Funny Peculiar

Everything has its place and time: sometimes you want thought-provoking drama, evocative romance or weep-enducing tragedy. And sometimes you want a laugh.

Funny Peculiar is firmly aimed at the latter. An unashamed revival of Mike Stott’s seventies sex comedy, this is the tale of a small town shopkeeper who dreams of free love.

With a cast of soap opera stars led by Coronation Street’s Craig Gazey and ex-Hear’Say singer Suzanne Shaw, the crowd at Norwich’s Theatre Royal were kept entertained with a flowing tide of uncomplicated gags.

Gazey gave a great line in physical comedy as the vexed grocer, in a loving but uneventful marriage with Shaw; tempted by Hollyoak’s Gemma Bissix (and her variable accent) to explore his wild side – including showing it (literally and repeatedly) to the audience.

Steven Blakeley (Heartbeat) put in a nice turn as the backward but sometimes insightful village idiot, with Vicky Entwistle as his overbearing and ever-gossiping mother.

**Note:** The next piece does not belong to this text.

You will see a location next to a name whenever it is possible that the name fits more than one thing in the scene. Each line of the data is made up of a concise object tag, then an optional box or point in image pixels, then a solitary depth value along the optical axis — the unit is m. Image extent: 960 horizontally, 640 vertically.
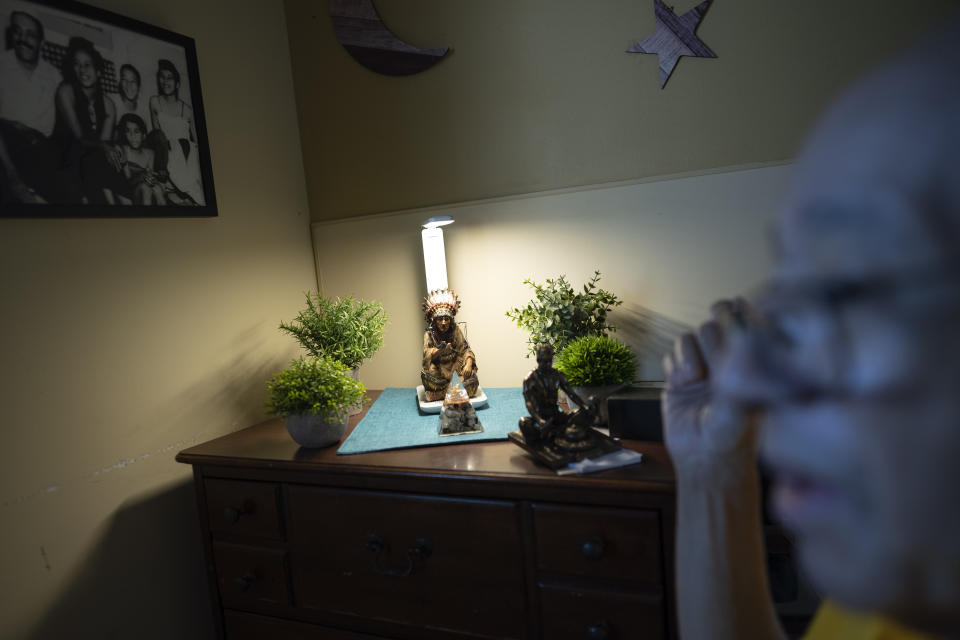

Fans of cutting edge comedy should look elsewhere: this is straightforward stuff, including a smartly-executed slapstick food fight between Gazey and his over-passionate confectionary supplier (Simon Naylor).

The jokes haven’t been updated from the seventies and the sensibilities sometimes feel a little out of place, but that’s exactly what is promised on the tin.